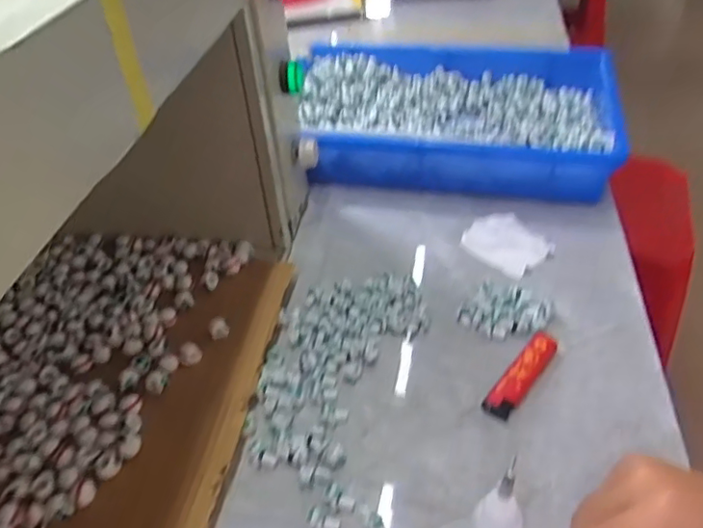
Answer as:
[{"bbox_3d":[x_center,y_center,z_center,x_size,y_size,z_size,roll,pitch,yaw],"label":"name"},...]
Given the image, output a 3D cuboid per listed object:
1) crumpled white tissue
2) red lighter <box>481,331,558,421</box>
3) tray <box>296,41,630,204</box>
[{"bbox_3d":[0.138,-0.020,0.520,0.059,0.007,0.067,-27,47,-28],"label":"crumpled white tissue"},{"bbox_3d":[0.120,0.075,0.407,0.019,0.014,0.079,30,49,30],"label":"red lighter"},{"bbox_3d":[0.109,-0.172,0.652,0.337,0.067,0.270,9,41,10],"label":"tray"}]

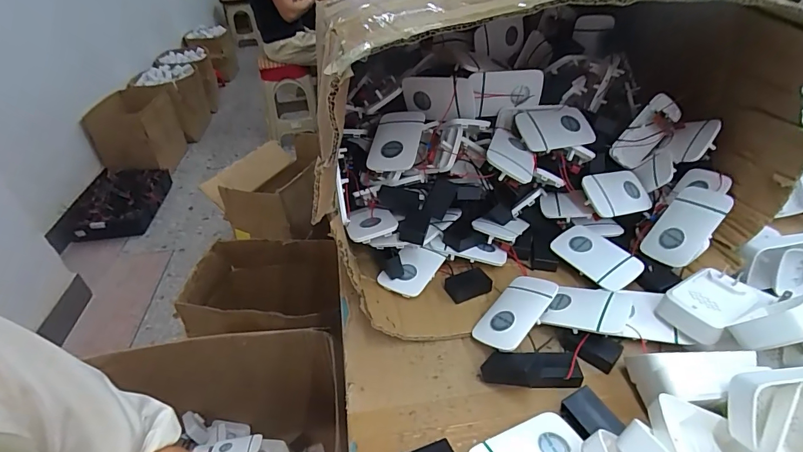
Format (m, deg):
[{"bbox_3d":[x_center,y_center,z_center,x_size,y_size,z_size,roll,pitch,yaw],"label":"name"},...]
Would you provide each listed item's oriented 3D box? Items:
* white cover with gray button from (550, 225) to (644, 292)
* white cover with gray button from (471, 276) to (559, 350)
[{"bbox_3d":[0.235,0.036,0.500,0.062,0.017,0.097,-21,40,-23],"label":"white cover with gray button"},{"bbox_3d":[0.118,0.089,0.438,0.094,0.008,0.059,-43,27,-24],"label":"white cover with gray button"}]

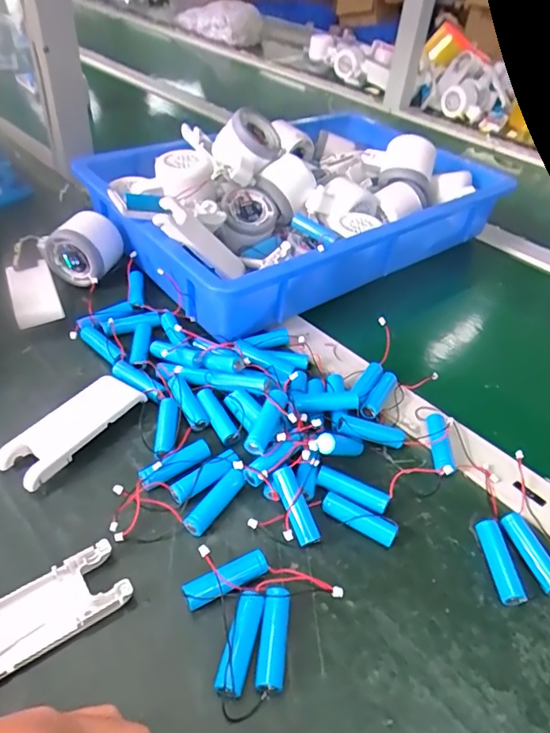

### Assignment
Word for word, return the material above; the pictures stay out.

### The completed task
Answer as:
[{"bbox_3d":[x_center,y_center,z_center,x_size,y_size,z_size,roll,pitch,yaw],"label":"name"},...]
Given the image, output a 3D cuboid per listed object:
1) crumpled white tissue
2) red lighter <box>481,331,558,421</box>
3) tray <box>296,41,630,204</box>
[{"bbox_3d":[0.138,-0.020,0.520,0.059,0.007,0.067,-27,47,-28],"label":"crumpled white tissue"},{"bbox_3d":[0.120,0.075,0.407,0.019,0.014,0.079,30,49,30],"label":"red lighter"},{"bbox_3d":[0.109,-0.172,0.652,0.337,0.067,0.270,9,41,10],"label":"tray"}]

Format (m, deg):
[{"bbox_3d":[x_center,y_center,z_center,x_size,y_size,z_size,roll,pitch,yaw],"label":"name"},...]
Would you provide each listed item's oriented 3D box? Items:
* white cover with gray button from (550, 225) to (644, 292)
* white cover with gray button from (471, 276) to (559, 350)
[{"bbox_3d":[0.235,0.036,0.500,0.062,0.017,0.097,-21,40,-23],"label":"white cover with gray button"},{"bbox_3d":[0.118,0.089,0.438,0.094,0.008,0.059,-43,27,-24],"label":"white cover with gray button"}]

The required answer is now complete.